--- DIRECTIONS ---
Within the data below, find the string "lettered" and return each line where it occurs.

--- DATA LISTING ---
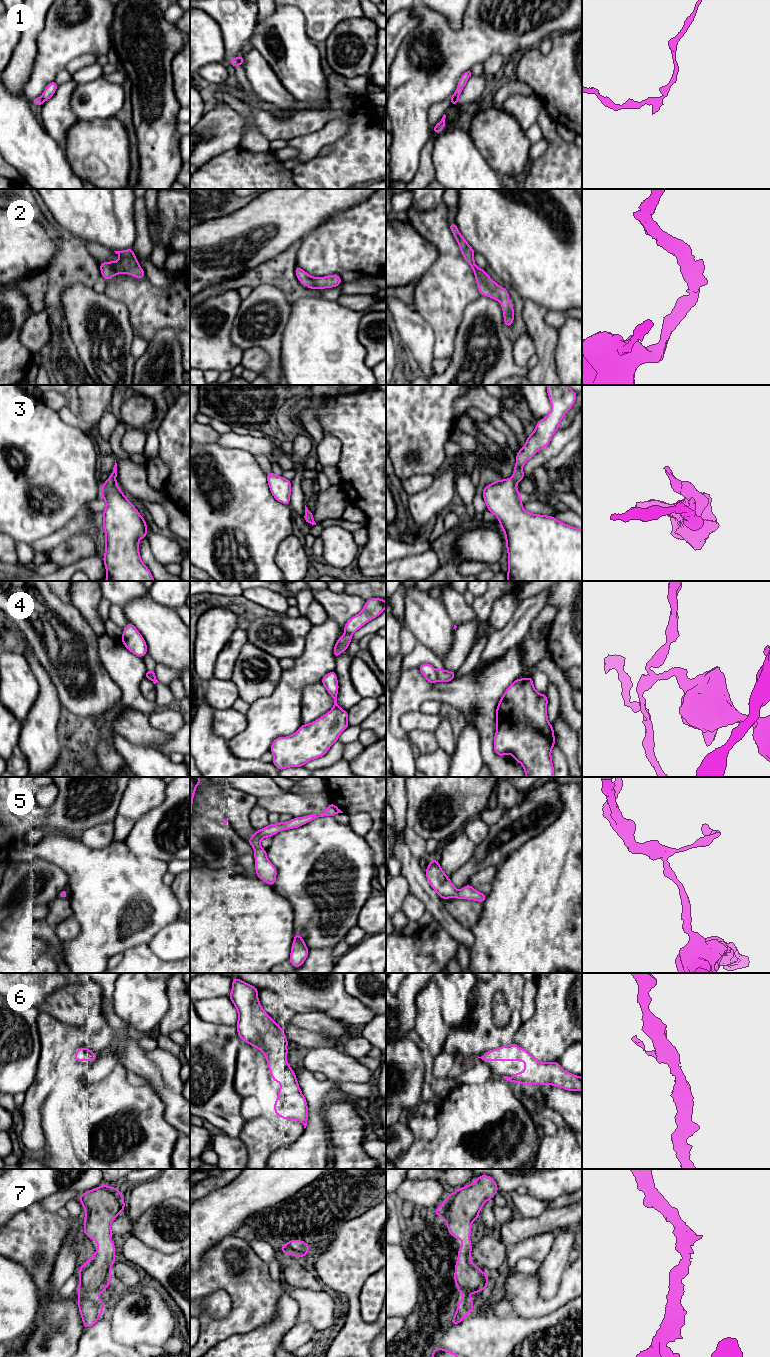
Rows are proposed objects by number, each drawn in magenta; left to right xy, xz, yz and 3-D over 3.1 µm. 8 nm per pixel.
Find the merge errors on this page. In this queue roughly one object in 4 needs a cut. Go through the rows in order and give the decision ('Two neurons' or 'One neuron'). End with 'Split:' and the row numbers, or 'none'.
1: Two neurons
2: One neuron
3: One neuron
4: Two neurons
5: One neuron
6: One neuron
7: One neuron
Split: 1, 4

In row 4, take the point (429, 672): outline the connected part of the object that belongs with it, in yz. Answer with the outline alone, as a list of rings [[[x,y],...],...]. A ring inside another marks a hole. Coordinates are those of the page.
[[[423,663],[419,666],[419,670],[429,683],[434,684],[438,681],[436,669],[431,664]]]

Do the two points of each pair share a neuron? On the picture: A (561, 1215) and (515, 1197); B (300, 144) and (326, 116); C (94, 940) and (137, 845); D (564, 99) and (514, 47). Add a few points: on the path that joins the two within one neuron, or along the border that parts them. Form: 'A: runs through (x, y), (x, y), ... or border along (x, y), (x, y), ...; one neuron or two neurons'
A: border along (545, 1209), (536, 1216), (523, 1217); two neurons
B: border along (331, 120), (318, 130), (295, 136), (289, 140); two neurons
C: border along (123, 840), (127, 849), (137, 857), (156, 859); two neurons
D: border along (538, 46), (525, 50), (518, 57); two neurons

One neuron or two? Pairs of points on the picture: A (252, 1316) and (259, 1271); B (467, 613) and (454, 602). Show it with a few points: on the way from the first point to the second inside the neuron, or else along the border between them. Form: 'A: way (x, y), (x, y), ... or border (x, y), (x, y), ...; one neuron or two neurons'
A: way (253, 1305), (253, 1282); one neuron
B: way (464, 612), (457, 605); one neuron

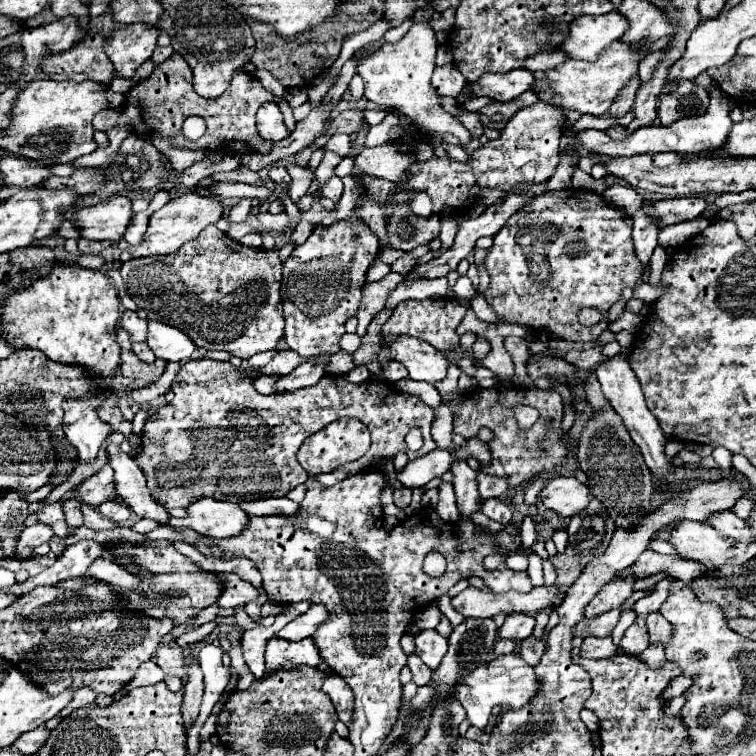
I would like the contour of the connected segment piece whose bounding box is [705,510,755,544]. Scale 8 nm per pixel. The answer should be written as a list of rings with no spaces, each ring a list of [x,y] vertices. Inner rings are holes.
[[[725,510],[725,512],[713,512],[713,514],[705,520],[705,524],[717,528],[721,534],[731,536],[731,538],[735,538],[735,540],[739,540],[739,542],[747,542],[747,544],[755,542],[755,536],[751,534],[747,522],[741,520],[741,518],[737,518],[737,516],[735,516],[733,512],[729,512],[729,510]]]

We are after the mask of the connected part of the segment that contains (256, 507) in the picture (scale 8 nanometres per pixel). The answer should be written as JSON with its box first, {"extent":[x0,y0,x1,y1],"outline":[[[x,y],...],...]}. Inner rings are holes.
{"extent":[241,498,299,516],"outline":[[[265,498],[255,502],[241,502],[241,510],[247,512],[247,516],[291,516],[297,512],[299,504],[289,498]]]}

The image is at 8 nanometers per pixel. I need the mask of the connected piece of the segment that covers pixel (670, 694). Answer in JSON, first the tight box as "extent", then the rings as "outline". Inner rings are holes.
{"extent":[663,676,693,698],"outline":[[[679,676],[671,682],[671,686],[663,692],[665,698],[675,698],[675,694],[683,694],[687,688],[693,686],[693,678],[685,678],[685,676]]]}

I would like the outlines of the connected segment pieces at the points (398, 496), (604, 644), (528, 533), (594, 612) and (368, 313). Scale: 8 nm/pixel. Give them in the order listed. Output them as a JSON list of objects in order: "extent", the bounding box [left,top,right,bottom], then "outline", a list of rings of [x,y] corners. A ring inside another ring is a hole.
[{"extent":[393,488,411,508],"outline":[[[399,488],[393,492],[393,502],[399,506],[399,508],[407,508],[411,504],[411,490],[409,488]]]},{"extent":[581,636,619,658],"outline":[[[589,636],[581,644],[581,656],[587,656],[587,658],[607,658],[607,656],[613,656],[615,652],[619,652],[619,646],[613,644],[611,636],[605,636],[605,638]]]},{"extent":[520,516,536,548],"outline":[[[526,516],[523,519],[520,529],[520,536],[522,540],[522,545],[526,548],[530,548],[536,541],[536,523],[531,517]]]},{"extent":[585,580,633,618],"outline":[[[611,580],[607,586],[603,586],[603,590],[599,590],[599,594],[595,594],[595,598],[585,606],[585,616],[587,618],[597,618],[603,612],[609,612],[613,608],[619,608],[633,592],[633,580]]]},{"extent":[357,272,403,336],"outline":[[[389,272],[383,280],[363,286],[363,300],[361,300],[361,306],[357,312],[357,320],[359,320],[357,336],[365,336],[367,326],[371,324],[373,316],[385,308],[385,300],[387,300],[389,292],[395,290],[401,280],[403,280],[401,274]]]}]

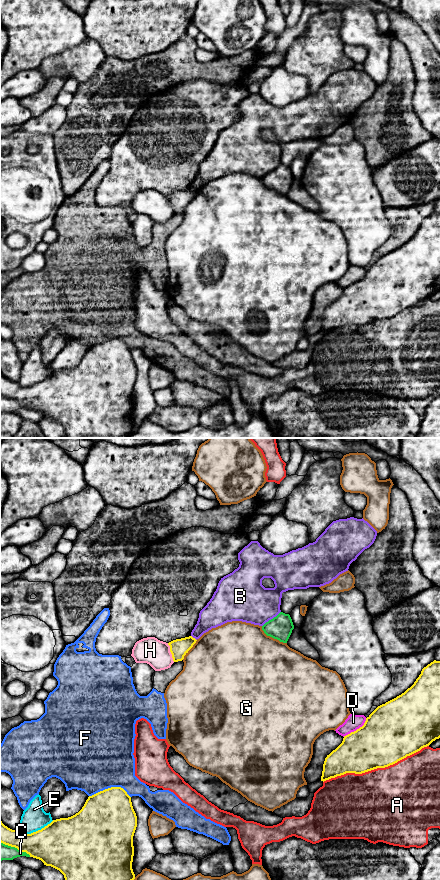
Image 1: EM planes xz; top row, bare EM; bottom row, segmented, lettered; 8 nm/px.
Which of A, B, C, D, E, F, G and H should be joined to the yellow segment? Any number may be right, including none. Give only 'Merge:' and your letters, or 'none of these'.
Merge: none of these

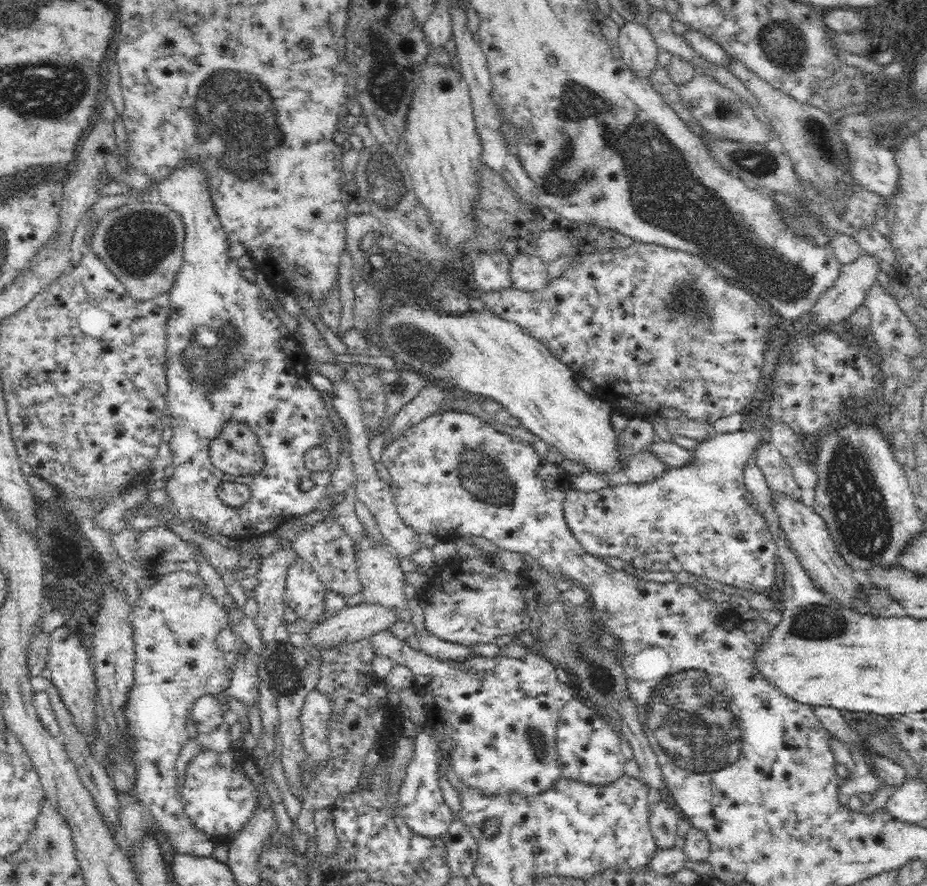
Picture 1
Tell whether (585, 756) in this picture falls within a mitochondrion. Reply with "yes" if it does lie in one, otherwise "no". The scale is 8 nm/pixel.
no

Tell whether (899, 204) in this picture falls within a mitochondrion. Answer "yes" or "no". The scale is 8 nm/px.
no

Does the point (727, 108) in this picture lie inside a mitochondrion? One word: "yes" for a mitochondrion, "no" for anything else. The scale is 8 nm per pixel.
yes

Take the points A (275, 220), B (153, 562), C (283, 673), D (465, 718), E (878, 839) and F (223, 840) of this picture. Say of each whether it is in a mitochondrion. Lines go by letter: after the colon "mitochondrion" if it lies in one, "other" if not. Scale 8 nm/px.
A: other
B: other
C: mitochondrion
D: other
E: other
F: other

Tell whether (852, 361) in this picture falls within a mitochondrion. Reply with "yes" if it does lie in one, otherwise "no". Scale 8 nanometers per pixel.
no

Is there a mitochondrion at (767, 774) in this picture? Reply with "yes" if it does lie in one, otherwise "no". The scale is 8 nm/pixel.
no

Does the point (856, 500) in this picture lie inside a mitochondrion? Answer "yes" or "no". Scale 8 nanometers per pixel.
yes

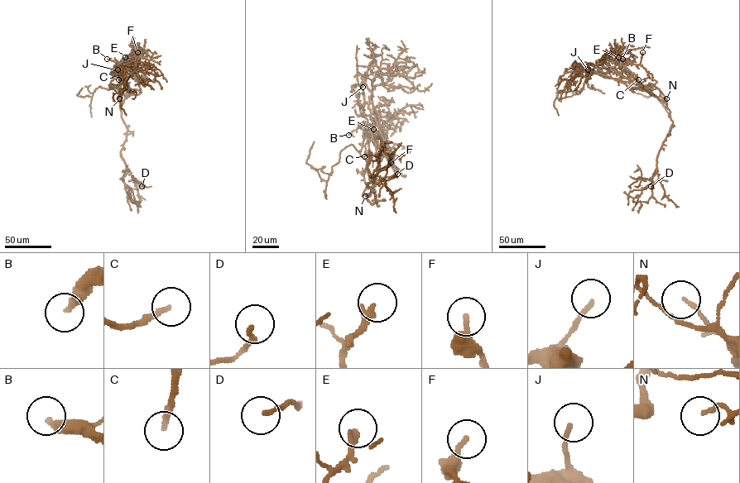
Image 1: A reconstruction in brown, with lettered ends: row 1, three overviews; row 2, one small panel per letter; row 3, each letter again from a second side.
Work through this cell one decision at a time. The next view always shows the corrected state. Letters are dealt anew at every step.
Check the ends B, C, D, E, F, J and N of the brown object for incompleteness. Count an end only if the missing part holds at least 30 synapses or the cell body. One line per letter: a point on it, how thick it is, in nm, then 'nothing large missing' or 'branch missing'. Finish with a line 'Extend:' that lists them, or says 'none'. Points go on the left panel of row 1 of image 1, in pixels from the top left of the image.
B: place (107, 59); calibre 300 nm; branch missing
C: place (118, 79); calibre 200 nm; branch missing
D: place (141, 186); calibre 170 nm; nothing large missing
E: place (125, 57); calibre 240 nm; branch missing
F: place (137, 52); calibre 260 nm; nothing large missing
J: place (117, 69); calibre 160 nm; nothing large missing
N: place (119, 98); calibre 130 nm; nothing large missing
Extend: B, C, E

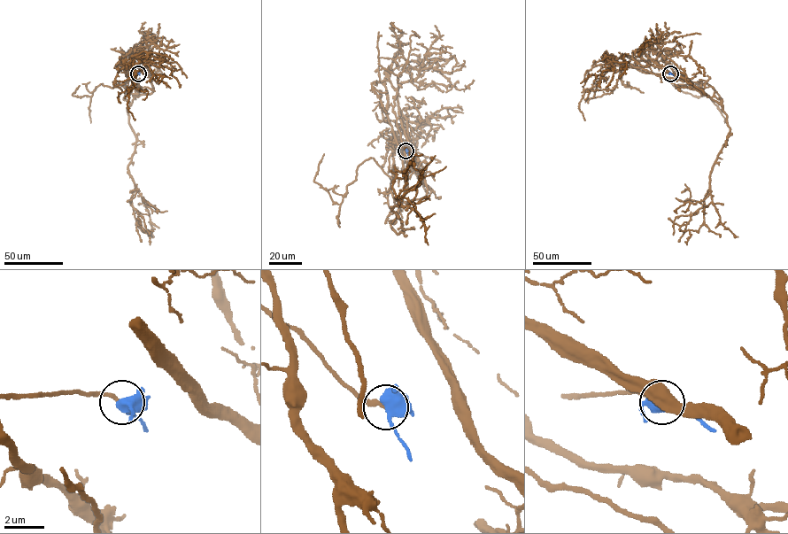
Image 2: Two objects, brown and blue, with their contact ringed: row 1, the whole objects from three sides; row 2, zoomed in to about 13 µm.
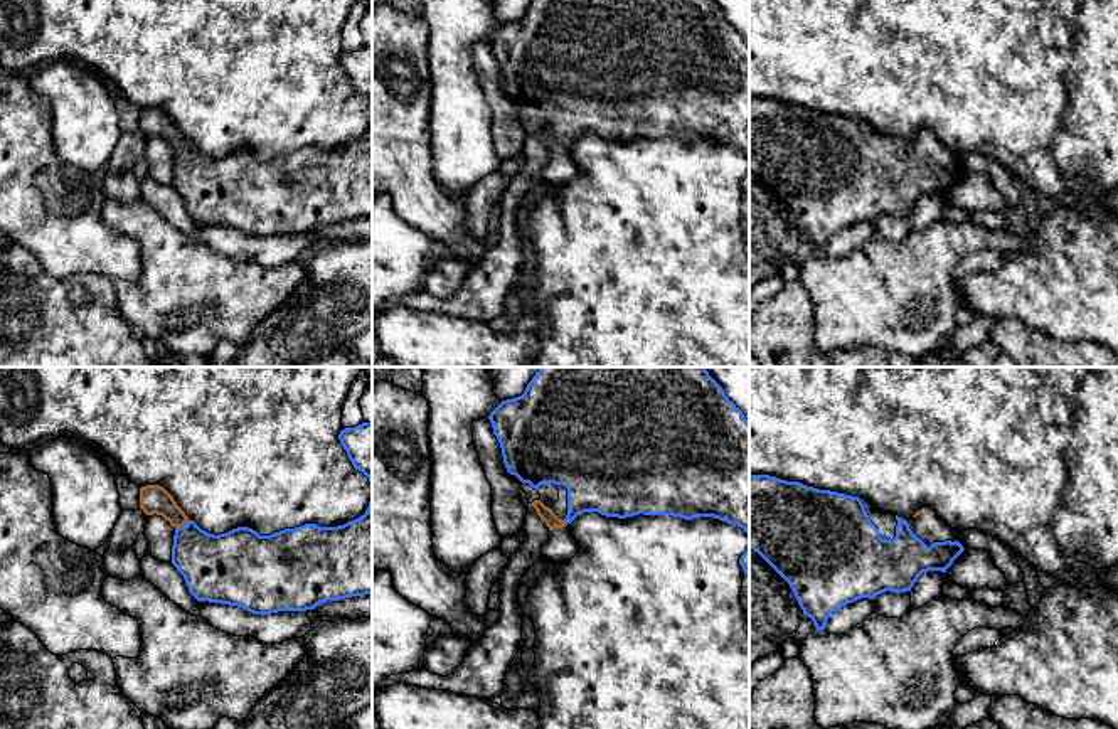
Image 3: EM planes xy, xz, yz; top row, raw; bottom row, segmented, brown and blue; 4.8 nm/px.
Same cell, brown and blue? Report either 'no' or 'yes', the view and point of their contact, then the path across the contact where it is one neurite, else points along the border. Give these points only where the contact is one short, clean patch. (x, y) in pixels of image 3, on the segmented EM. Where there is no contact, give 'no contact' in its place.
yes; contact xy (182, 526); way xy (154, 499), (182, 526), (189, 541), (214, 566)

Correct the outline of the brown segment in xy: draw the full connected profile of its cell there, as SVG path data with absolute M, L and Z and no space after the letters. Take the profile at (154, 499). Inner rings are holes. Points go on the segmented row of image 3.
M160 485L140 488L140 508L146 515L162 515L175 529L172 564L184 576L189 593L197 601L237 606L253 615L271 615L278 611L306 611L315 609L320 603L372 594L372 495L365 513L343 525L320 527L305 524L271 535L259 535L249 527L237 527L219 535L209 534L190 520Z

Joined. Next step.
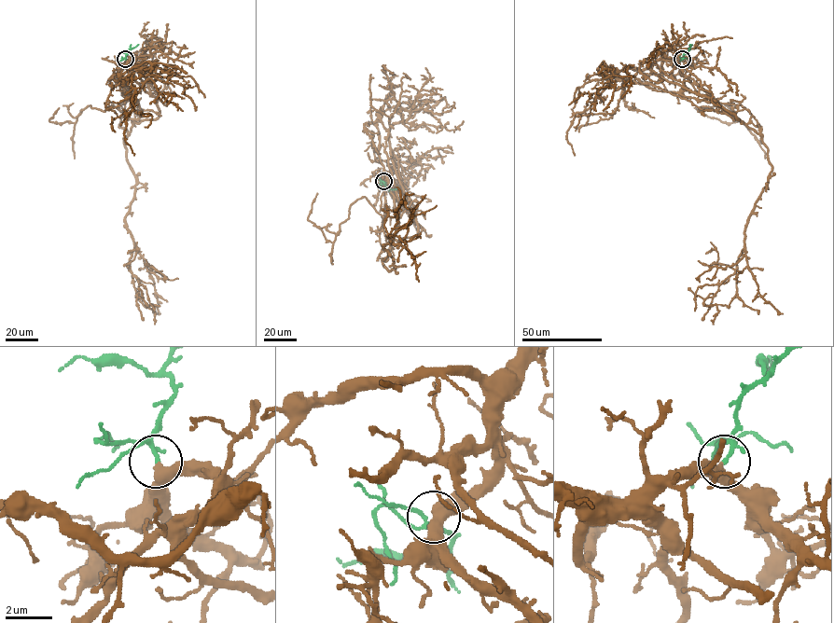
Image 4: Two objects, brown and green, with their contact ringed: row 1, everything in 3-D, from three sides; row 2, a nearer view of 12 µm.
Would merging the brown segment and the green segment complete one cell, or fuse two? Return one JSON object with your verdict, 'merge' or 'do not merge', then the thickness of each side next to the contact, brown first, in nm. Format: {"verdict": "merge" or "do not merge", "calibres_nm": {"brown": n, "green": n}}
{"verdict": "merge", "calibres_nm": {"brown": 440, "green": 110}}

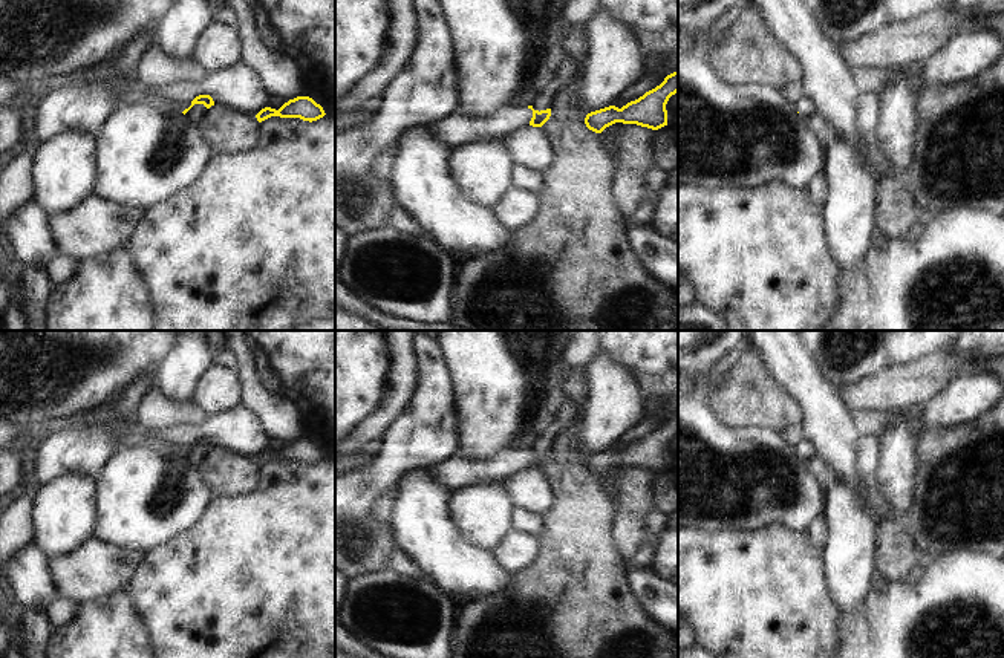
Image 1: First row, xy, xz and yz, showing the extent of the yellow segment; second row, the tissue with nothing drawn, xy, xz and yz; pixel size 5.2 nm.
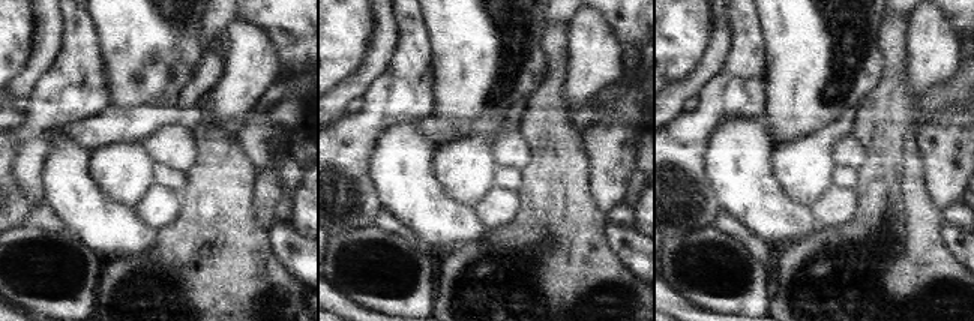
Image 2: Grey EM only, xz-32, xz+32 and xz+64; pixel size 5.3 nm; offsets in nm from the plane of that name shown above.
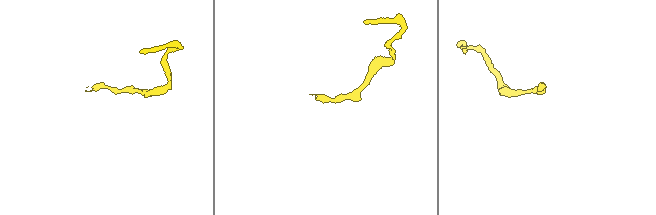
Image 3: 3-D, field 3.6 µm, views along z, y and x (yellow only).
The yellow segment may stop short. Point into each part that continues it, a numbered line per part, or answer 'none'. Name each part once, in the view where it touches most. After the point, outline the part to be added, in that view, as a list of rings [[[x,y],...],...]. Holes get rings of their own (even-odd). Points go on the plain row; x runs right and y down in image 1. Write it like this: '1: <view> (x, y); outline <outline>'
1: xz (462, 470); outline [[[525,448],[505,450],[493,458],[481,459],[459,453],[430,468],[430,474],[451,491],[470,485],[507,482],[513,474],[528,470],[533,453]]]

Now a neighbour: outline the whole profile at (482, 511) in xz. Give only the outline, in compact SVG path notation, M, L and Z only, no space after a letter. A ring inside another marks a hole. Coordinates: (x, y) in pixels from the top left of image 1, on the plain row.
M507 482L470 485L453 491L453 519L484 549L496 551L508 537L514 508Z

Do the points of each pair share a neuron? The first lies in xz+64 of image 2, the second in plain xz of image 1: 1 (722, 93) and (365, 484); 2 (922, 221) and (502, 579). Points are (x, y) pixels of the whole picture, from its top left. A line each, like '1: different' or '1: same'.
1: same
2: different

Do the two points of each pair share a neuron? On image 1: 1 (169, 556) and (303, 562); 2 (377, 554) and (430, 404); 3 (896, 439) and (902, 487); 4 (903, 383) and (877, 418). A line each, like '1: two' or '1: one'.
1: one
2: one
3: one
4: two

--- SOLUTION TO THIS TASK ---
Image 1: EM planes xz; top row, bare EM; bottom row, segmented, lettered; 8 nm/px.
Image 1: A reconstruction in brown, with lettered ends: row 1, three overviews; row 2, one small panel per letter; row 3, each letter again from a second side.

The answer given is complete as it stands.